# DIRECTIONS FOR THIS TASK
From the entries, filter out every line that lacks "ankle" and copy the rest.

Keypoint text descriptions
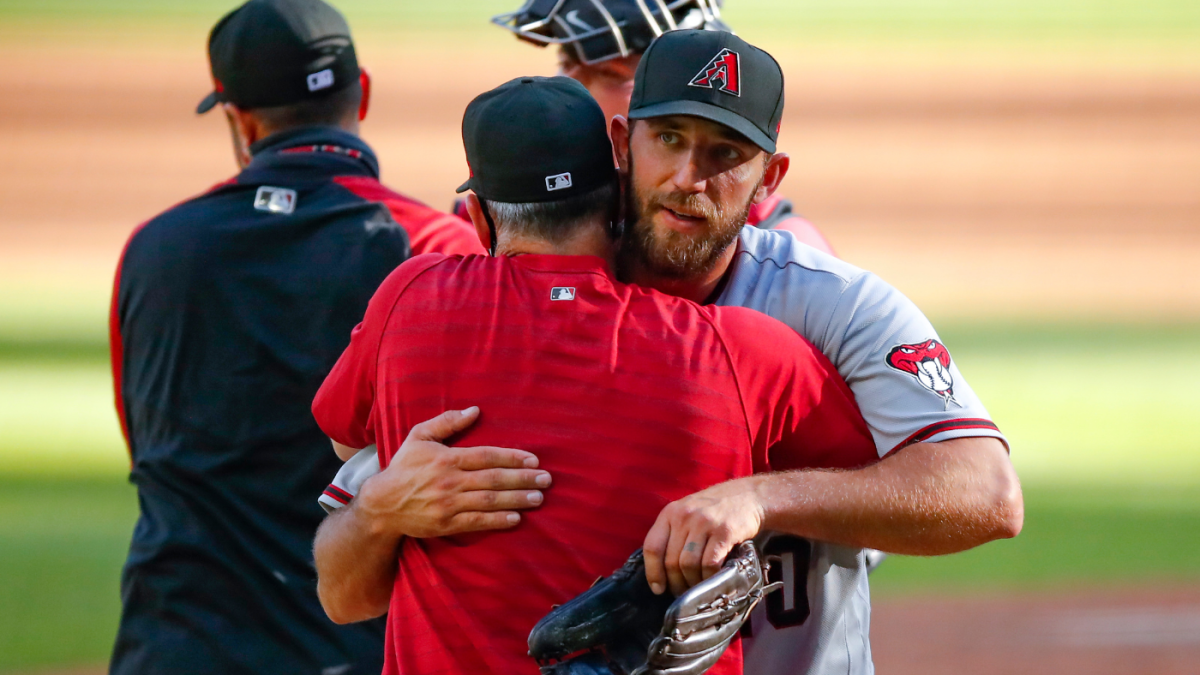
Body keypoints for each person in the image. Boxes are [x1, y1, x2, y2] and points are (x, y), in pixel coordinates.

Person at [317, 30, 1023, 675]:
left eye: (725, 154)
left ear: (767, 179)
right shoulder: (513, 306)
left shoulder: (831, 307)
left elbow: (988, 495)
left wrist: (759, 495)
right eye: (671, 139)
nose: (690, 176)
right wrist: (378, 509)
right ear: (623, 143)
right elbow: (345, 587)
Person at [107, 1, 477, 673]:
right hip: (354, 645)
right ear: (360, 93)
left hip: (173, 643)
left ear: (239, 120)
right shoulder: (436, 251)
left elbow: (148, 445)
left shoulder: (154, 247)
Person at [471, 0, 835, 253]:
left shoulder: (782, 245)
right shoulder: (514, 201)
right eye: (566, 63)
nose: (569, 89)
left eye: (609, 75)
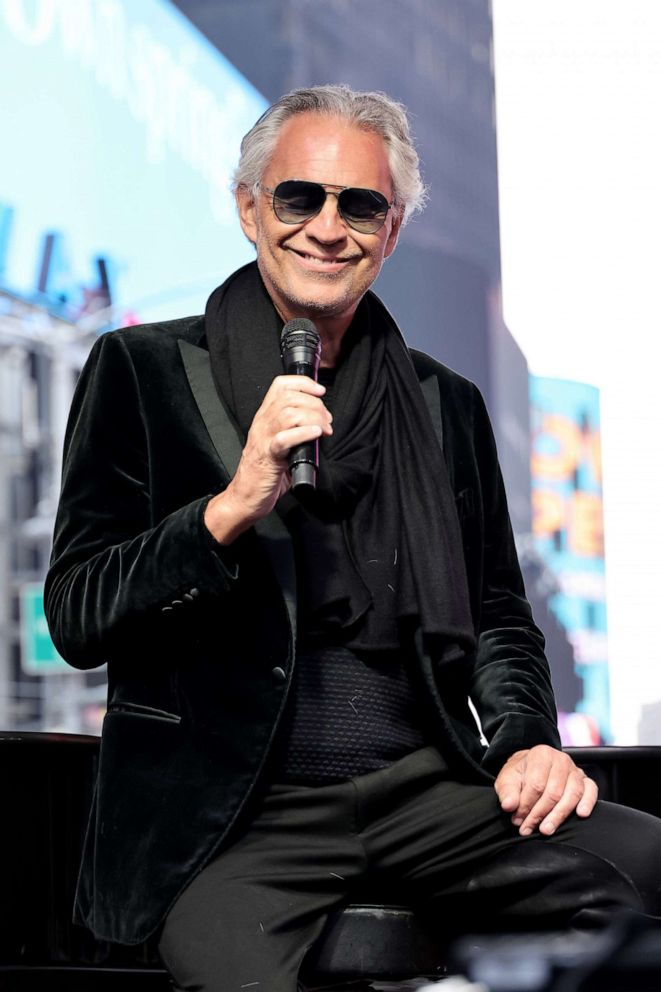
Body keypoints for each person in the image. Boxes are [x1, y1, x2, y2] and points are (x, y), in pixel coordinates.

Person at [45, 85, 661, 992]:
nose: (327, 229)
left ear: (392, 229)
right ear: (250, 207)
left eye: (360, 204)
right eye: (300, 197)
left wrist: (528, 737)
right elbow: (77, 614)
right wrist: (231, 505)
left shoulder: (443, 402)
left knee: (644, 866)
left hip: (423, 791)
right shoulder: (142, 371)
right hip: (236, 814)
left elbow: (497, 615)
...
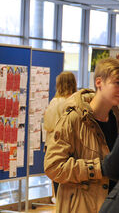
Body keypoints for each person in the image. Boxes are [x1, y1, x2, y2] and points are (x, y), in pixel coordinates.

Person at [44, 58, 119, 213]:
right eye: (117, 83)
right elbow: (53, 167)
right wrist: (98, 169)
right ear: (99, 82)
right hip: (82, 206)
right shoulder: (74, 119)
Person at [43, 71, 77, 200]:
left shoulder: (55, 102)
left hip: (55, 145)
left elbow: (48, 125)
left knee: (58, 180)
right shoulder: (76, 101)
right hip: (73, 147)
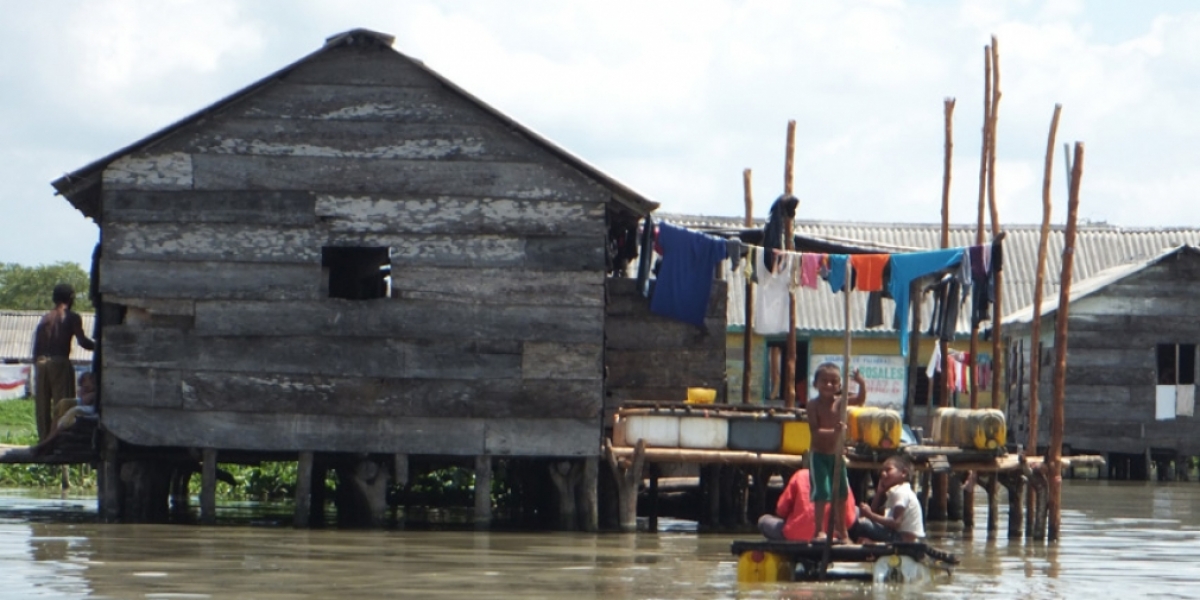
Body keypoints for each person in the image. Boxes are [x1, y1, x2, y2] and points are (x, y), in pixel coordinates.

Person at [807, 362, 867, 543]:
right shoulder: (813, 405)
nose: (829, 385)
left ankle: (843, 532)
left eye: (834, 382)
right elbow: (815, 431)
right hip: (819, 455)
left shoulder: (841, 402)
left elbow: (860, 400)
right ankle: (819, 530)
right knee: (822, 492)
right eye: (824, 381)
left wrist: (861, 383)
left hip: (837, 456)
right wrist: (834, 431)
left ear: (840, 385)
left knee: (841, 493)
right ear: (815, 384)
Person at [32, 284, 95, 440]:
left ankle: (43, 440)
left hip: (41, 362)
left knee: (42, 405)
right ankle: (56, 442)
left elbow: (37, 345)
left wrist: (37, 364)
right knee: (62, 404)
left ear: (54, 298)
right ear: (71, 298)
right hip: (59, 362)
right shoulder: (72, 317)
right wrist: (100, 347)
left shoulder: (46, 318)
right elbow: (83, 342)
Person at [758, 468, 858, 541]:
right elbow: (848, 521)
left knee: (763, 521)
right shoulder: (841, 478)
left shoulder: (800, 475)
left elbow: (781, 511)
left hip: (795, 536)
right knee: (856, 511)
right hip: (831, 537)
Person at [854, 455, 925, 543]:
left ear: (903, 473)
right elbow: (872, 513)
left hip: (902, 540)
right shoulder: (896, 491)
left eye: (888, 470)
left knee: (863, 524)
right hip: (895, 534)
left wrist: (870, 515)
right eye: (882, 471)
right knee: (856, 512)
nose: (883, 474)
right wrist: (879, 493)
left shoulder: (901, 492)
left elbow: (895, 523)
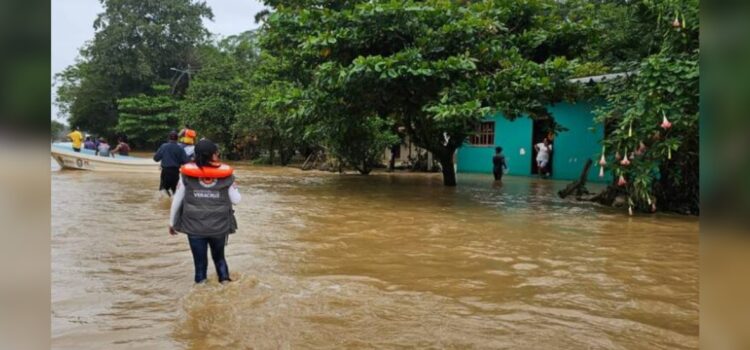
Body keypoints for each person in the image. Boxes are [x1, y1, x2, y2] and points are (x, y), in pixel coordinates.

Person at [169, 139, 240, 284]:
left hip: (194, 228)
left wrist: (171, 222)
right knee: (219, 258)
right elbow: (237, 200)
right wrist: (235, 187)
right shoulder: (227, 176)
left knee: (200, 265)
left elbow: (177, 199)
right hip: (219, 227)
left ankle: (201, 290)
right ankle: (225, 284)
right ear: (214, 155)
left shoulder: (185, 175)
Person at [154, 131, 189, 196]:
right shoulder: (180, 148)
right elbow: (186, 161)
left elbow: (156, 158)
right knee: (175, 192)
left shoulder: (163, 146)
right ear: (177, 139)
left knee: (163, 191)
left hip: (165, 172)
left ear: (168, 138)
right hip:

# COMPLETED EXERCISE
left ankle: (843, 532)
right ankle: (819, 530)
left ankle: (43, 440)
right ankle: (56, 442)
left ankle: (201, 290)
right ankle: (225, 284)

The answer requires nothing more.